Occupational health nurses are taking on roles in homeland security: AAOHN recently added all-hazard preparedness to its 2003 public policy platform, and dedicated a section of its Web site (www.aaohn.org) to combating bioterrorism in the workplace. They supervise workers' compensation and return-to-work programs, develop wellness and fitness courses, and administer automated external defibrillator (AED) programs.
Occupational Hazards: AAOHN is celebrating its 60th anniversary. What are some of the key events that helped shape the profession of occupational health nursing?
Susan Randolph: The Occupational Safety and Health Act in 1970, with its regulations and standards to promote a safe work environment, really focused attention on the importance of having healthy workers.

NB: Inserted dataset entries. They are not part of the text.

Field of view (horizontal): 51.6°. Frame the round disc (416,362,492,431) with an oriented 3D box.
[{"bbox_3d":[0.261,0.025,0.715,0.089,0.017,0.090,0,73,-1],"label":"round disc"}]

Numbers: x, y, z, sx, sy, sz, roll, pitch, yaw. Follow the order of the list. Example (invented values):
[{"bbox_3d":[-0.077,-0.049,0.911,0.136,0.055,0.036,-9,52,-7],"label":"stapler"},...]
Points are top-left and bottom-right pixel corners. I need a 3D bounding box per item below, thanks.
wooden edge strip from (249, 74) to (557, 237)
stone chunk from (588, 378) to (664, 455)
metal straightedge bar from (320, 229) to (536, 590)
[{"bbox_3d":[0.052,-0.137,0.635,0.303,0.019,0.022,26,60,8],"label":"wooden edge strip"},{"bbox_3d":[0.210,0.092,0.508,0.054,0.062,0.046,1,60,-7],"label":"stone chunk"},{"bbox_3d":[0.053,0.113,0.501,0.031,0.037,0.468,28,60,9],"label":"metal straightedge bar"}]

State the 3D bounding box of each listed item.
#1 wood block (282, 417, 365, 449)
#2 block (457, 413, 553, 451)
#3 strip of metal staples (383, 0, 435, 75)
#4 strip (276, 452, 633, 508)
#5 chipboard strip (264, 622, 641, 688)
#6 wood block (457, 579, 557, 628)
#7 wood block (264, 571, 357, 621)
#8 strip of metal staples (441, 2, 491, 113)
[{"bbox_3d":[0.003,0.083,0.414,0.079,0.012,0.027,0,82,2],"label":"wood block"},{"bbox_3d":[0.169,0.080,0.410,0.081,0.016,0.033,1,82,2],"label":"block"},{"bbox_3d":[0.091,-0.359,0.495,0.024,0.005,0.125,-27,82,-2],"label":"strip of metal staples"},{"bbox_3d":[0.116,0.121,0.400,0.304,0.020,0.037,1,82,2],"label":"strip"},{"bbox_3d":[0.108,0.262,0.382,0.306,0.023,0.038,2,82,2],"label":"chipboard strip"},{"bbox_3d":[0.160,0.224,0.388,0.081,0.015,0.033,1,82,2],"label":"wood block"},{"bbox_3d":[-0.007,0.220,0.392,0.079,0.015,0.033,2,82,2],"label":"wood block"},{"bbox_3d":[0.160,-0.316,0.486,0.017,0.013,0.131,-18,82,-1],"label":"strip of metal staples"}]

Sept. 11 and other terrorist acts put a different spin on the hazards people face at work. Smallpox, anthrax, biohazards: traditionally, workers haven't thought those threats would be in their workplaces.
OH: What are the greatest challenges facing occupational health nurses?
Randolph: Disaster preparedness/management is definitely a challenge facing the profession. Occupational health nurses have to be as prepared as they can be for just about any possibility.
Nurses have always been involved in disaster planning, and terrorist attacks are another form of disaster management. Recent events caused many of us to refocus our efforts and reestablish contacts with community partners like the Red Cross, public health departments and emergency services. It is also important to address issues like stress in the workplace through wellness and fitness programs that help employees stay as healthy physically and mentally as possible.
Another big challenge for occupational health nurses is demonstrating their value in the workplace, particularly in this economic climate, with all the cutbacks. We don't toot our own horns enough. We need to take credit for what we do. We need to articulate our expertise and show our value in the workplace.
OH: How is AAOHN working to help nurses meet those challenges?
Randolph: One way, as an organization, is to show the business community the value an occupational health nurse brings to the workplace in terms of reduced healthcare costs, reduced workers' compensation costs, improved health for employees and retention of employees. Healthy employees, working in a safe environment, are productive employees.
We provide members with tools they can use to develop quality wellness and fitness programs and occupational health programs. We offer standards of practice and core competencies, continuing education classes, position statements and all kinds of resources for members on our Web site.
OH: What are some of the highlights of the upcoming American Occupational Health Conference?
Randolph: OSHA Administrator John Henshaw is confirmed as a speaker at the joint session (held in conjunction with the American College of Occupational and Environmental Medicine) and that's very exciting, since OSHA plays such a major role in workplace safety and health. I think the exhibits, offering the latest products and services, will be a highlight for our members. The conference features visits to worksites like ConAgra (Athens, Ga.), continuing education courses and, of course, networking opportunities.
Most occupational nurses learn on the job, so networking allows them to compare notes with their colleagues what's similar and what's different and how they can incorporate new ideas into their occupational safety and health programs.
We try to be one step ahead, to anticipate the latest trends. With healthcare in particular, as practices change and new treatments or approaches become available, it is important to keep up. Lifelong learning is key and that's where continuing education whether it's face-to-face in a class or seminar, Web-based, or an article in the journal comes into play.